Les autorités publiques délibèrent en excluant les partenaires de l’École. Elles se proposent de satisfaire des revendications de ceux-ci. Cependant, la rareté des ressources budgétaires les rattrape; l’inexistence d’un espace d’échanges entrave la diffusion de cette information aux acteurs syndicaux. Ce faisant, la promesse devient une pomme de discorde; elle favorise une incompréhension entre les décideurs et les agents officiels. La logique Top Down (du sommet au bas de la hiérarchie) de la gouvernance accentue cette crise de confiance. Ce schéma reflète la grève actuelle relative à l’amélioration des conditions de vie et au paiement des arriérés. Dans l’ensemble, à l’instar de l’enseignement supérieur, la fronde sociale dans le secteur éducation découle de la gouvernance Top Down des institutions de formation. Elle dérive aussi de la perversion de ce dialogue.
Redoutez-vous une année blanche pendant cette année académique?

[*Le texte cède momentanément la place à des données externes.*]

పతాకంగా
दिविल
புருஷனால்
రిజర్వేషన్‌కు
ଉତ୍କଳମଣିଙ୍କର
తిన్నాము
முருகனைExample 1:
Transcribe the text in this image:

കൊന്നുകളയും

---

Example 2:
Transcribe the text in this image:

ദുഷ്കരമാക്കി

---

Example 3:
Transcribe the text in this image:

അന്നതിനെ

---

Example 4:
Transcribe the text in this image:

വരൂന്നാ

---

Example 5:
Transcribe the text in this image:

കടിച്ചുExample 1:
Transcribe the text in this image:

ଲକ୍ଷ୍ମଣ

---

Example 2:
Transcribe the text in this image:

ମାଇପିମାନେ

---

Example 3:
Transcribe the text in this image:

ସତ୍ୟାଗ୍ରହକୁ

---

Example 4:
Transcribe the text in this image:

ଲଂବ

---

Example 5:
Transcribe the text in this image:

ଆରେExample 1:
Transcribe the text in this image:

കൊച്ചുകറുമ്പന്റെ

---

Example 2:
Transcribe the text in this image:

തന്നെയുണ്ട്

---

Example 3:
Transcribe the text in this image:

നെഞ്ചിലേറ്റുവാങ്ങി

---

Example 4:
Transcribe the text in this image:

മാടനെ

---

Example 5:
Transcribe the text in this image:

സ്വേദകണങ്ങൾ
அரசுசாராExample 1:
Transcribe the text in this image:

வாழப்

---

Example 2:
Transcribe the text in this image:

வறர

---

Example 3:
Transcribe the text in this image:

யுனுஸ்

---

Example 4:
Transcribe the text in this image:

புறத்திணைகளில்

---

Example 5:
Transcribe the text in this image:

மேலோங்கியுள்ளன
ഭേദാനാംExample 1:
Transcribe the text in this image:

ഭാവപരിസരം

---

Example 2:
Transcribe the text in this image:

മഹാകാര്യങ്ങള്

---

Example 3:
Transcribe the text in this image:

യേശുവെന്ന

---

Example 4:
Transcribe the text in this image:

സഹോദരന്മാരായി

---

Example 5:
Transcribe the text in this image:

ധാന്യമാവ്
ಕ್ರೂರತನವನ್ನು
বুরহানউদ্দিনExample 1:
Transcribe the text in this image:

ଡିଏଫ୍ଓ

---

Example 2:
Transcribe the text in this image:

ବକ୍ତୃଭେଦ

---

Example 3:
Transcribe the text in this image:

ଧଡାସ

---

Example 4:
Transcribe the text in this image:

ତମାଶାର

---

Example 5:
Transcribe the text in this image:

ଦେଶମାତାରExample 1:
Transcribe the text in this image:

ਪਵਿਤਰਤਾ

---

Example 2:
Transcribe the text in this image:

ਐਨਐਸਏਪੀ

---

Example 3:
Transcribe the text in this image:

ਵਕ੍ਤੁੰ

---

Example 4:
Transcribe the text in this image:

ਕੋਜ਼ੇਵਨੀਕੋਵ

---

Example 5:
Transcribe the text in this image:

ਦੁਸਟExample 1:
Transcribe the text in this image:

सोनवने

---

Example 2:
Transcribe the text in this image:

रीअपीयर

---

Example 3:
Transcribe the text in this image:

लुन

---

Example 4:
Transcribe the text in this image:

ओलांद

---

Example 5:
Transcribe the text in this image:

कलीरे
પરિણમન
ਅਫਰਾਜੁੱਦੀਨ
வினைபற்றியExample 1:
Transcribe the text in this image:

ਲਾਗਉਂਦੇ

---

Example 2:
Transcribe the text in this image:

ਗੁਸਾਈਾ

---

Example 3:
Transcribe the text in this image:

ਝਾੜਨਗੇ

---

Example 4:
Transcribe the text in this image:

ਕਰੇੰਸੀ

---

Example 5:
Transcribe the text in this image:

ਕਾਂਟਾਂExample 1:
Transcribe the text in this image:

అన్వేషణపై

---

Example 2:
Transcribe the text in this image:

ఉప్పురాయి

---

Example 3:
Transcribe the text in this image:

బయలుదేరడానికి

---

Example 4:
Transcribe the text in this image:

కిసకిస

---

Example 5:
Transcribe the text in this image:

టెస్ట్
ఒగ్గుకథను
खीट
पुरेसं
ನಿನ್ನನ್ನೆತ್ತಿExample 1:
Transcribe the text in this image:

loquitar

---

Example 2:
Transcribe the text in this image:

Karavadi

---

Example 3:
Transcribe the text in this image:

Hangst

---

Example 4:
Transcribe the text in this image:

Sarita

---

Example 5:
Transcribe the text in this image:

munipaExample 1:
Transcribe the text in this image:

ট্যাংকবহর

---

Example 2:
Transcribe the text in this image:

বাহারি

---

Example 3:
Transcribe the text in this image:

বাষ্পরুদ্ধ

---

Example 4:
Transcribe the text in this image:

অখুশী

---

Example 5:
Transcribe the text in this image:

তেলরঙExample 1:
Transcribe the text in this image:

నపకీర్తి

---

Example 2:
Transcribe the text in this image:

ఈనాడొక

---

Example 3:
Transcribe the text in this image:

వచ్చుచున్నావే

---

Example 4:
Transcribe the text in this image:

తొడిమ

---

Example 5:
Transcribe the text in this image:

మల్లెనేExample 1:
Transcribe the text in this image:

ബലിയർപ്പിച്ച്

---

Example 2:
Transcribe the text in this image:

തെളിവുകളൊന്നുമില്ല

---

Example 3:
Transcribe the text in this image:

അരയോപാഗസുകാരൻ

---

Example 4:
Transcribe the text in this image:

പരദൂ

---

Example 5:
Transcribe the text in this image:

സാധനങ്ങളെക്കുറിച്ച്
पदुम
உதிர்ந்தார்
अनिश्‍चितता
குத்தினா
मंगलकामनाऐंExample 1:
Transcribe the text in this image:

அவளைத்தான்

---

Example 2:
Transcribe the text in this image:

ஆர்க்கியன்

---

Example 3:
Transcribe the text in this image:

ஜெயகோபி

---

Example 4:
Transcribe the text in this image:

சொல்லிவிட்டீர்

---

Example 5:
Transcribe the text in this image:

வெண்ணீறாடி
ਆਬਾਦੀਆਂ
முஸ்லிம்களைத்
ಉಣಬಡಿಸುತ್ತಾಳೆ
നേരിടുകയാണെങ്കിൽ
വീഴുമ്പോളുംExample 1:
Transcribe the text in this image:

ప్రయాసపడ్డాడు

Non. Cette situation contrarierait les intérêts des parties prenantes de l’éducation. L’université ivoirienne reflète la persistance d’un système dysfonctionnel. Ses acteurs légitiment sa mauvaise organisation. Dans ce sens, les élites politiques se félicitent; elles achèvent une année supplémentaire. Les dirigeants des établissements et les opérateurs économiques se contentent de mettre en œuvre les budgets. Les enseignants réalisent partiellement les cours. Cependant, ils reçoivent la plénitude des émoluments. Les étudiants obtiennent un diplôme au rabais. Celui-ci couvre difficilement les requis attendus. Les parents d’élèves sont fiers de savoir que les enfants progressent; ils se soucient peu de la valeur de ces parchemins sur le marché de l’emploi. Dans ces conditions, je crois que ces « partenaires » de l’École trouveront les discours et les ressorts pour valider une autre année particulière.

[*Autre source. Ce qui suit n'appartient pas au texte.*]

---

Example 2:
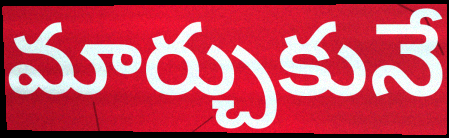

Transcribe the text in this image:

మార్చుకునే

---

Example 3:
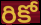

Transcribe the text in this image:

రికో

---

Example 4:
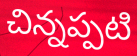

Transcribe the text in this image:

చిన్నప్పటి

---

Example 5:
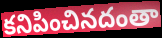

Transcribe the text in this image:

కనిపించినదంతా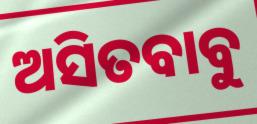
ଅସିତବାବୁ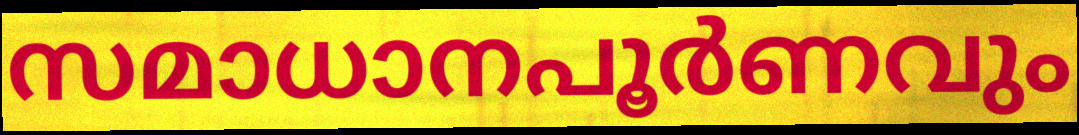
സമാധാനപൂർണവുംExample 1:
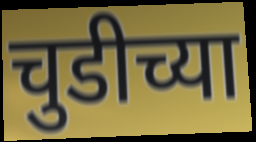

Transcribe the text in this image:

चुडीच्या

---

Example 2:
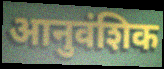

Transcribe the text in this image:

आनुवंशिक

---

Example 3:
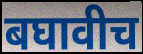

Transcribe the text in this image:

बघावीच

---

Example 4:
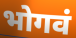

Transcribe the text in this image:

भोगवं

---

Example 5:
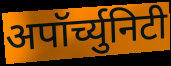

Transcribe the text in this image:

अपॉर्च्युनिटीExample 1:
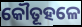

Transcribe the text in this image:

କୌତୂହଳେ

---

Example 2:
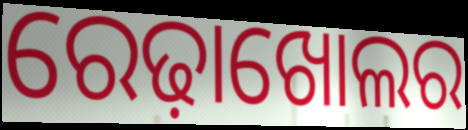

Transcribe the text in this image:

ରେଢ଼ାଖୋଲର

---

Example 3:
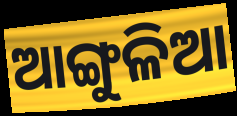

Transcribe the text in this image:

ଆଙ୍ଗୁଳିଆ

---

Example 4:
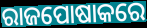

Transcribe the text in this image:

ରାଜପୋଷାକରେ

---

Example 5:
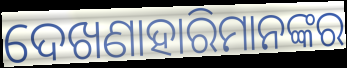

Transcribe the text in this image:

ଦେଖଣାହାରିମାନଙ୍କର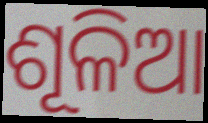
ଶୂଳିଆ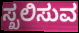
ಸ್ಖಲಿಸುವ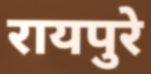
रायपुरे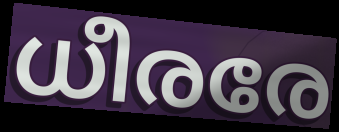
ധീരരേ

En attendant qu’une solution soit trouvée, quel est votre message à l’endroit des autorités ivoiriennes concernant la situation que vous vivez et que d’autres personnes peuvent vivre aussi?

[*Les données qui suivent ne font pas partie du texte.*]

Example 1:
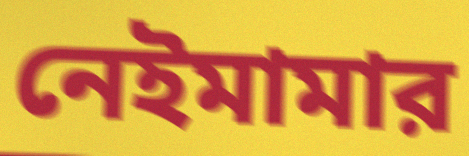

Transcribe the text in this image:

নেইমামার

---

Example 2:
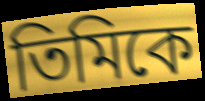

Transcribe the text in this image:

তিমিকে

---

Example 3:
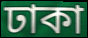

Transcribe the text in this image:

ঢাকা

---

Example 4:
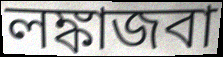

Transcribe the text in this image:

লঙ্কাজবা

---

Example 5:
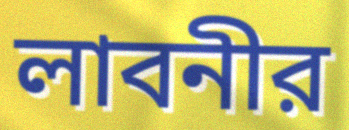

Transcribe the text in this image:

লাবনীর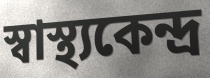
স্বাস্থ্যকেন্দ্র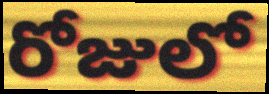
రోజులోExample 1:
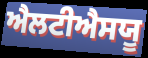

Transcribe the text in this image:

ਐਲਟੀਐਸਯੂ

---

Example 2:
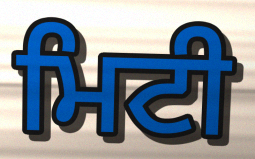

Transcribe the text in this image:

ਮਿਟੀ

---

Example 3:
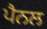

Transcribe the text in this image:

ਪੈਨਲ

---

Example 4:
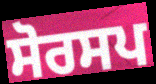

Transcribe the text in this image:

ਸੋਰਸਪ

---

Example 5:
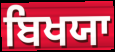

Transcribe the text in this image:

ਬਿਖਯਾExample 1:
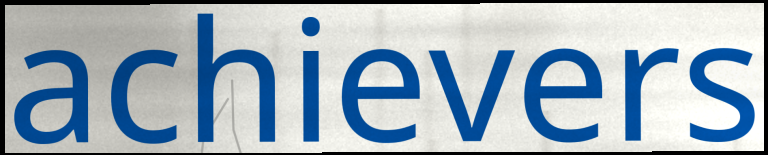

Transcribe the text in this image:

achievers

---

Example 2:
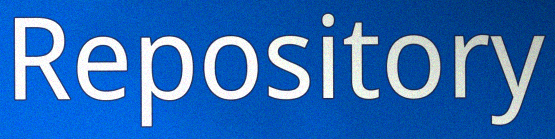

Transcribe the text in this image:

Repository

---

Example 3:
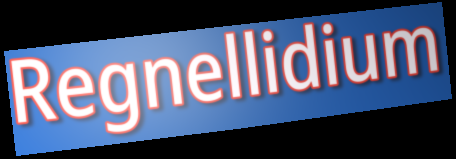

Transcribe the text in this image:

Regnellidium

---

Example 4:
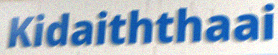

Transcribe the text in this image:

Kidaiththaai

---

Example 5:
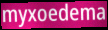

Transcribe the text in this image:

myxoedema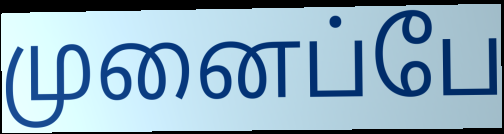
முனைப்பே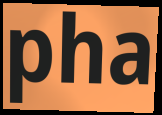
pha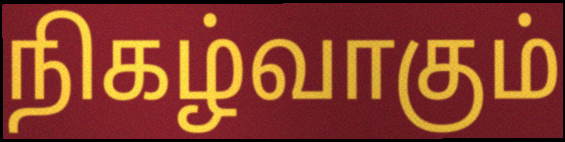
நிகழ்வாகும்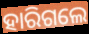
ହାରିଗଲେ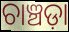
ଚାଞ୍ଚଡ଼ାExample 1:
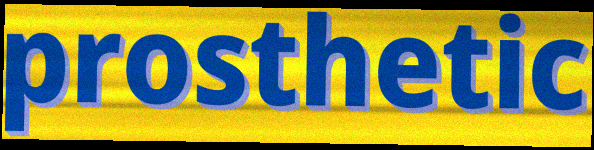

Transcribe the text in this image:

prosthetic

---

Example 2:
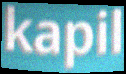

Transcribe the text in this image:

kapil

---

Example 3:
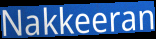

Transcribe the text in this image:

Nakkeeran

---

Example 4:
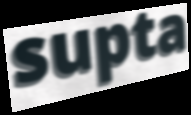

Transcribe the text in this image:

supta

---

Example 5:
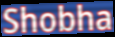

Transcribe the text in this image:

ShobhaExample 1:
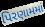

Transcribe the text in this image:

પિરણામમાં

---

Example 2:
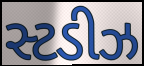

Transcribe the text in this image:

સ્ટડીઝ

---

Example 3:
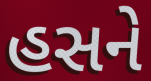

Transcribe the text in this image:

હસને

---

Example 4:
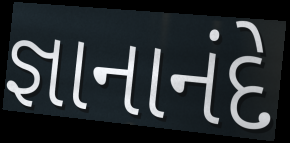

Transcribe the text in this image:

જ્ઞાનાનંદે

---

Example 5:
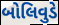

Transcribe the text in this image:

બોલિવુડેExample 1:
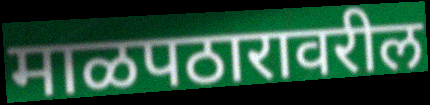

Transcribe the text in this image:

माळपठारावरील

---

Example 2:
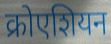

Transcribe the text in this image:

क्रोएशियन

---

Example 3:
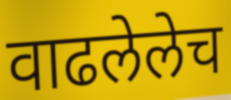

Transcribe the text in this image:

वाढलेलेच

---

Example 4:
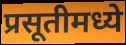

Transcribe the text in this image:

प्रसूतीमध्ये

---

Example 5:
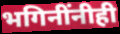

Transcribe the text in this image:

भगिनींनीही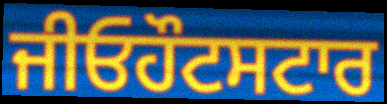
ਜੀਓਹੌਟਸਟਾਰ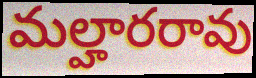
మల్హారరావుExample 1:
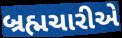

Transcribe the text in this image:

બ્રહ્મચારીએ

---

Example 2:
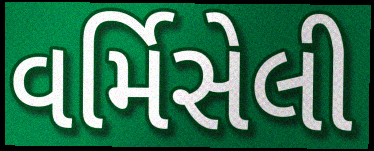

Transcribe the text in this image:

વર્મિસેલી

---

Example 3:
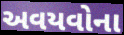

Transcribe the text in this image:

અવયવોના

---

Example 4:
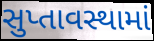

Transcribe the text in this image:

સુપ્તાવસ્થામાં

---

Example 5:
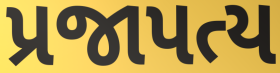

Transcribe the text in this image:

પ્રજાપત્ય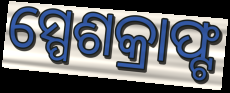
ସ୍ପେଶକ୍ରାଫ୍ଟ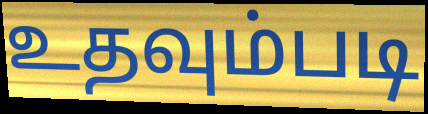
உதவும்படி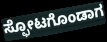
ಸ್ಫೋಟಗೊಂಡಾಗ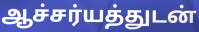
ஆச்சர்யத்துடன்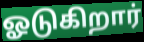
ஓடுகிறார்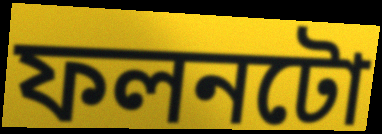
ফলনটো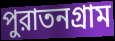
পুরাতনগ্রামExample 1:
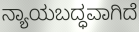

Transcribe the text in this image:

ನ್ಯಾಯಬದ್ಧವಾಗಿದೆ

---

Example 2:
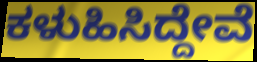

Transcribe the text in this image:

ಕಳುಹಿಸಿದ್ದೇವೆ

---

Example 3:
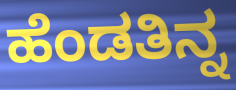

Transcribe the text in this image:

ಹೆಂಡತಿನ್ನ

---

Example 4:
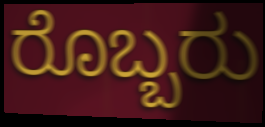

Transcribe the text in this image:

ರೊಬ್ಬರು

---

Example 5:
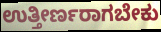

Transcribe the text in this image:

ಉತ್ತೀರ್ಣರಾಗಬೇಕುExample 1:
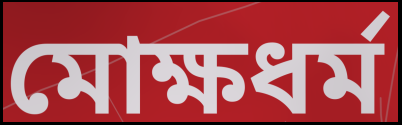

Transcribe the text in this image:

মোক্ষধর্ম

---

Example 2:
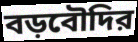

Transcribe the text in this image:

বড়বৌদির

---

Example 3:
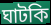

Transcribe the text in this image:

ঘাটকি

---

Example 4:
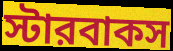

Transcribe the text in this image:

স্টারবাকস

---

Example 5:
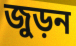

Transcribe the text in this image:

জুড়নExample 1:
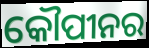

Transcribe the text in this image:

କୌପୀନର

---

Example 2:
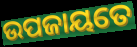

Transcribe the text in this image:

ଉପଜାୟତେ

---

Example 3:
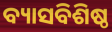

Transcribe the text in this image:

ବ୍ୟାସବିଶିଷ୍ଠ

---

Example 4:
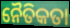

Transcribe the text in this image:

ନୈତିକତା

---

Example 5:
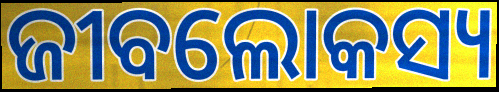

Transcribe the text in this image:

ଜୀବଲୋକସ୍ୟ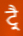
ਟ੍ਰੈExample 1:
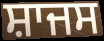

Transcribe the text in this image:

ਸ਼ਾਜਸ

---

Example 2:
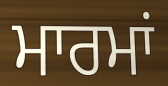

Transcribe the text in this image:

ਮਾਰਮਾਂ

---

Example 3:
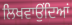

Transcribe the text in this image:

ਲਿਖਵਾਉਂਦਿਆਂ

Je continue de croire au sens public des autorités ivoiriennes. Dans ce sens, je leur recommande de valoriser en permanence la généralité sociale. Pour cela, celles-ci prennent les dispositions pour entraver les règlements de compte. Elles priorisent la pluralité des opinions politiques. Elles refusent les formes d’ostracisme des citoyens. Elles limitent les marges de manœuvre des dirigeants qui se préoccupent de pervertir des positions officielles au profit des bénéfices personnels. Simplement, elles réfutent les fondements des crises sociopolitiques.
Ces dernières fragilisent la cohésion sociale depuis une quinzaine d’années; la Côte d’Ivoire demeure un pays en construction. Ces types abus d’autorité représentent des entraves majeures à l’harmonie au sein de sa société. Ils alimentent les rancœurs; ils retardent le processus de réconciliation. Par ailleurs, cette situation devient une tragédie pour le fonctionnaire qui le subit.
Celui-ci fait rarement face à ses engagements financiers. Son statut l’empêche d’utiliser ses compétences pour avoir des ressources pour vivre. Dans le même temps, on lui refuse son salaire. Cette contradiction traduit une torture morale. Cet usager perd sa dignité; il réalise difficilement ses devoirs parentaux. Le paiement de son loyer et de ses diverses factures représente une énigme permanente. Sa mobilité se réduit de manière drastique; il assure péniblement ses charges publiques. Il renonce aux droits vitaux de sa fonction; le renouvellement de sa carte de mutuelle constitue un leurre. Il devient inéligible à la demande de crédit bancaire. En un mot, il meurt à petit feu dans un environnement insensible aux singularités.